What to feed kittens
In the first few weeks of their life, your kitten will exclusively feed on milk from its mother. But after that, it’s important to introduce your kitten to nutritionally appropriate food that will support its growth in that crucial first year.
What does my kitten need from its first food?
Your kitten will be growing rapidly in the first few months, and although growth slows after this time, they will still need the right nutrition to support the development of healthy organs, muscles and skeleton.
A precisely formulated food makes sure your kitten has the exact nutrients it needs in the right amounts to provide the protein, vitamins, minerals and other elements that are essential to supporting healthy development.
As well as satisfying your kitten’s unique nutritional requirements, their first food should be suitable for their young digestive system and teeth. For cats, smell and texture of food is a bigger deciding factor than taste, but as kittens retain their milk teeth until four months old, it’s important to select one with an appropriately sized kibble so it’s easy to chew. It is beneficial to introduce your kitten to wet food as it can have health benefits and may be difficult to introduce later in life.
From birth to four months, your kitten goes through an intense growth spurt that helps to build a strong skeleton and muscle mass. For this, they need protein and other key nutrients from their diet, such as antioxidants for immune system support.
Between four and 12 months, their growth slows but your kitten will still have a high energy requirement as they begin to explore their surroundings, while their body continues to grow and they develop muscle mass. However, their digestive system is still maturing, so choose an energy-dense, highly digestible food that gives them everything they need.
Should I give my kitten raw food?
Although there are perceived benefits to feeding your kitten a "raw food" diet—that is, one that consists of uncooked meat mixed with other ingredients at home—it is important to understand the risks this may pose to your kitten's health.
First, homemade food without specific, professional nutritional calculations does not guarantee the adequate balance of nutrients essential for growth. The majority of homemade preparations tend to be deficient in at least one of several key nutrients. Furthermore, raw food can be contaminated by bacteria that can cause food poisoning.
When should I change my kitten’s food?
After four weeks, your kitten will begin to show an interest in solid food—normally its mother’s! From this point, you can rehydrate dry kibble in water or kitten milk to a softer consistency, and allow the kitten to smell, nudge and eat this.

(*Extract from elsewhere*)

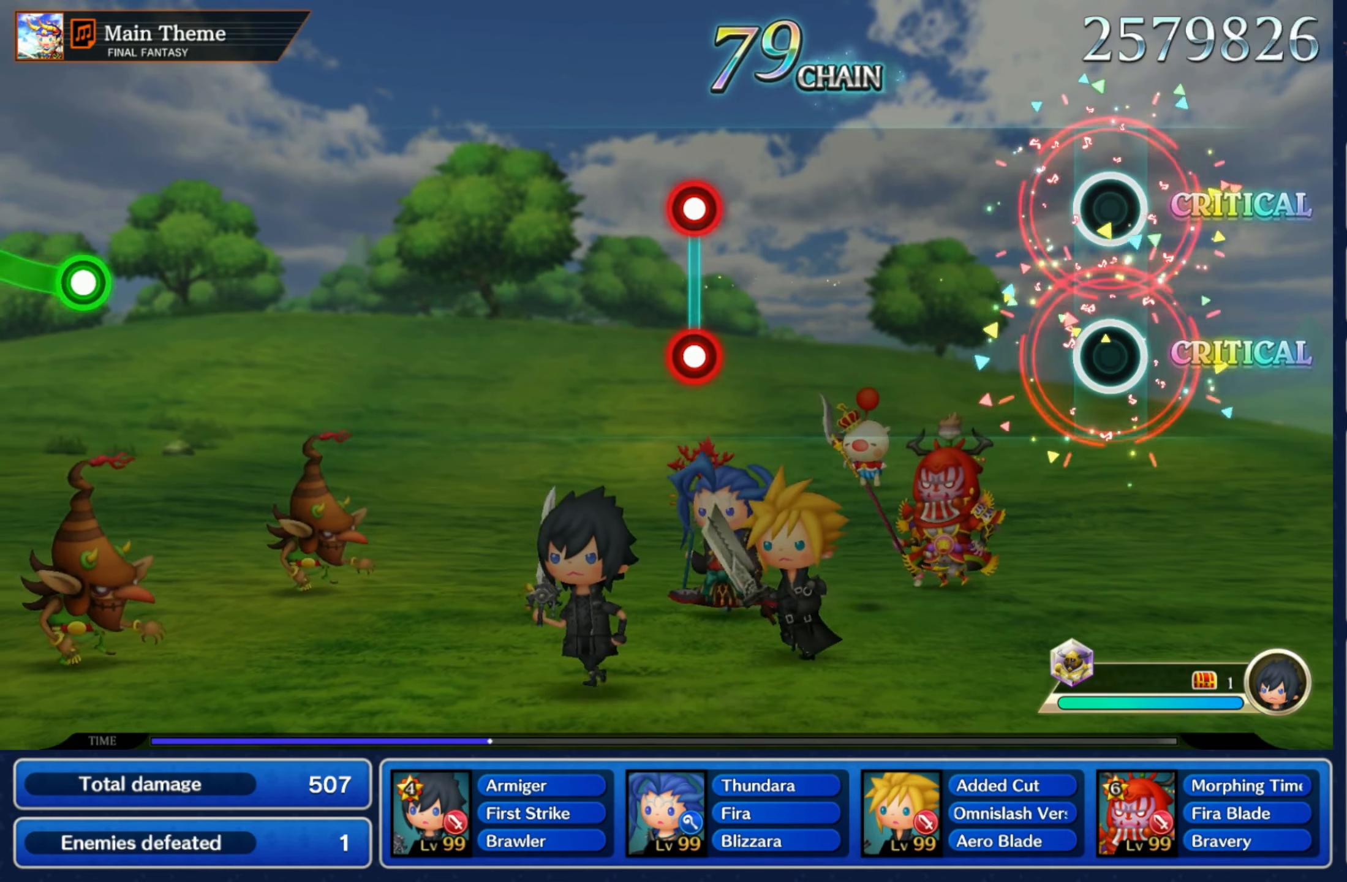
{"dt_ms": 500, "buttons": [], "left_stick": "center", "right_stick": "center", "events": []}
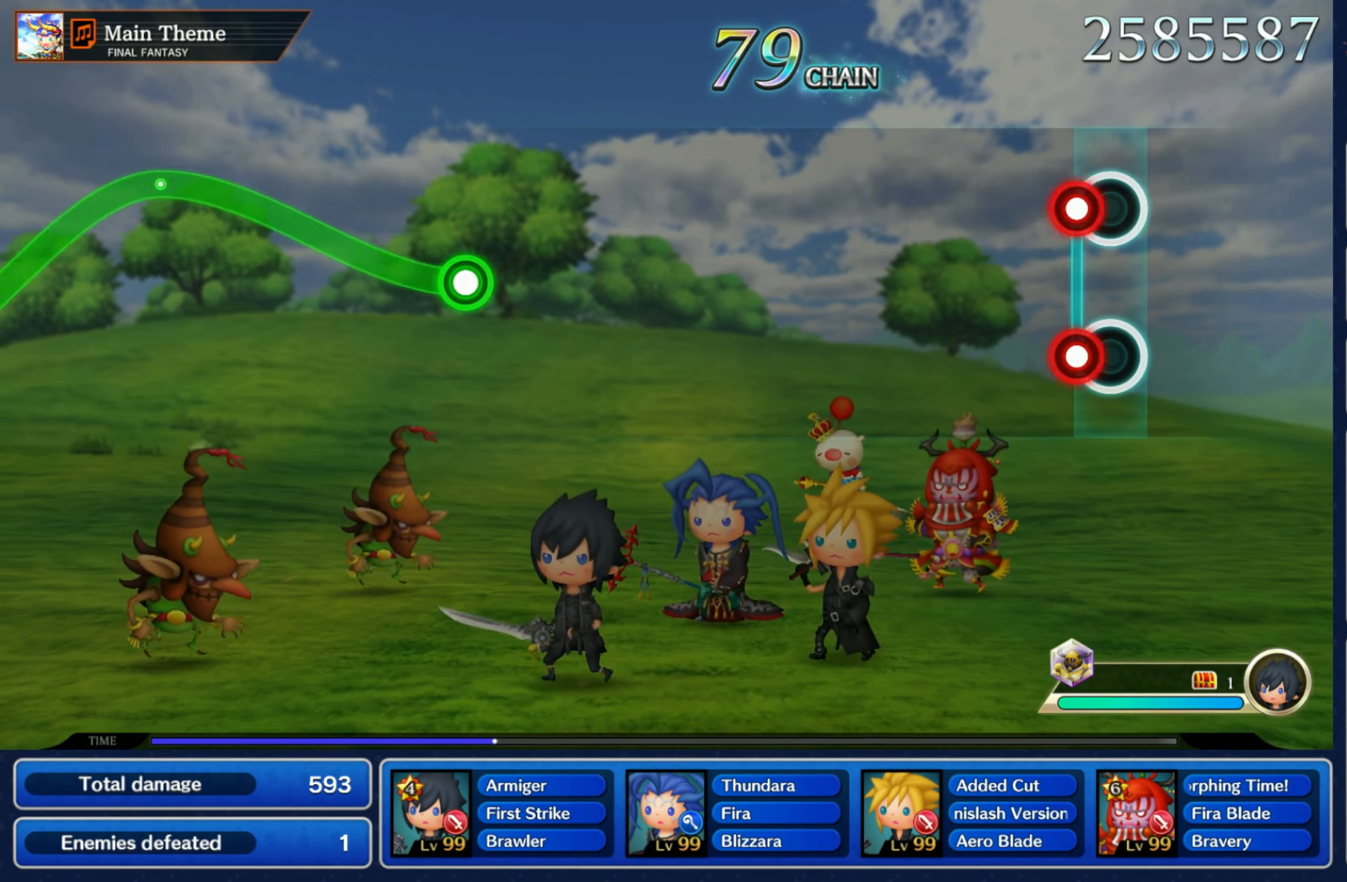
{"dt_ms": 500, "buttons": [], "left_stick": "center", "right_stick": "center", "events": [[50, "L1", "down"], [50, "R1", "down"], [134, "L1", "up"], [150, "R1", "up"]]}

If your kitten was a little older when they arrived at home, it’s best to stick to the food the original breeder or owner gave your kitten to prevent digestive upsets and unnecessary stress. When they’re settled, you can transition to a different food by mixing progressively larger amounts of the new food in with the old one over a period of seven days.
If you’re unsure about the best dietary option for your kitten, consult your veterinarian who will be able to advise you further.